Past pandemics have always led to changes in how we live, in city planning, infrastructure and new advances.

So we are all watching with interest to see what will happen this time round?

As city planners scrabble to find the solution to our unsafe high streets, outdoor spaces and ventilation, it is also feared that disease and contagion may create elitist pockets of self-sufficient living.

People that can afford to insulate themselves from the rest of society with gated communities becoming increasingly sought after with security, private medical facilities and even food production facilities for the privileged few.

This particular pandemic has possibly accelerated our future and given us the opportunity to reshape how we live with regards to climate change and innovation.

In order for us all to survive, to live and prosper we need to evolve.

We are also seeing migration from our cities like never before.

Kirsty Hammond Kirsty Hammond Publisher of Specifier Review

Self-sufficient

A new Covid-proof city is being planned in China for people to live in successfully during future lockdowns.

Spanish architects Guallart have designed the project and all the apartments have been designed with large airy balconies.

The City itself will be self-sufficient with vegetable gardens, greenhouses, solar panels, communal workspaces, a pool, food market, childcare facilities and drone friendly terraces for deliveries.

During the current pandemic we saw a huge increase in cycling, people for the first time in years, left their cars at home, buses and public transport were emptied and we reverted to utilising our surroundings.

Mental health and wellbeing is important and never before has isolation and loneliness posed such a threat.

In the Covid proof city many of the streets will be reserved for pedestrians and cyclists, and there will be lots of greenery and nature will be pivotal.

A circular bioeconomy

The Guallart architect’s said that: "Our proposal stems from the need to provide solutions to the various crises that are taking place in our planet at the same time, in order to create a new urban life based in the circular bioeconomy that will empower cities and communities."

The buildings will have an "internal metabolic system" that will integrate energy production, recycled water, food production, and material reuse to promote sustainability.

This particular architect firm envisages a self-sufficient city where travel is unnecessary, this future city can provide full and sustainable living despite and during a global health crisis.

Current inadequacies

The pandemic that we are all currently living through has highlighted all the inadequacies of our lives, how we travel and work. How our children are educated and essentially our food security.

Amid Covid, many cities such as Amsterdam and Sydney have begun to improve urban sustainability.

New technologies are being implemented, cycle lanes and green areas have reclaimed the roads. Socially distanced spaces have opened up all around the world.
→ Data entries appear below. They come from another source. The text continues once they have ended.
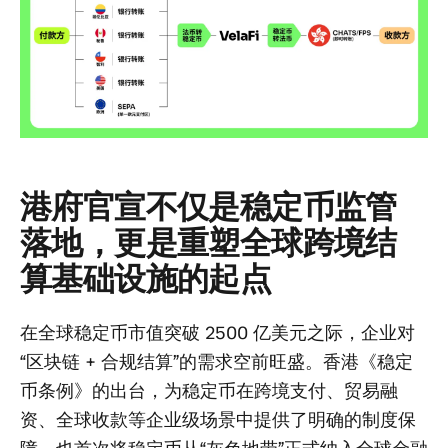
港府官宣
不仅是稳定币监管
落地，更是重塑全球跨境结
算基础设施的起点
在全球稳定币市值突破 2500 亿美元之际，企业对
“区块链 + 合规结算”的需求空前旺盛。香港《稳定
币条例》的出台，为稳定币在跨境支付、贸易融
资、全球收款等企业级场景中提供了明确的制度保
Office spaces are being abandoned and people are working from home.

We are also seeing migration from our cities like never before.

Our concerns surrounding Covid are continually entwined with the climate crisis, the need for fresh air and green spaces has never been more important.

Energy self-sufficiency and the reduction of carbon emitting living gives us an opportunity to promote a different life mainly focused on ecology.

"We cannot continue designing cities and buildings as if nothing had happened," ends Guallart.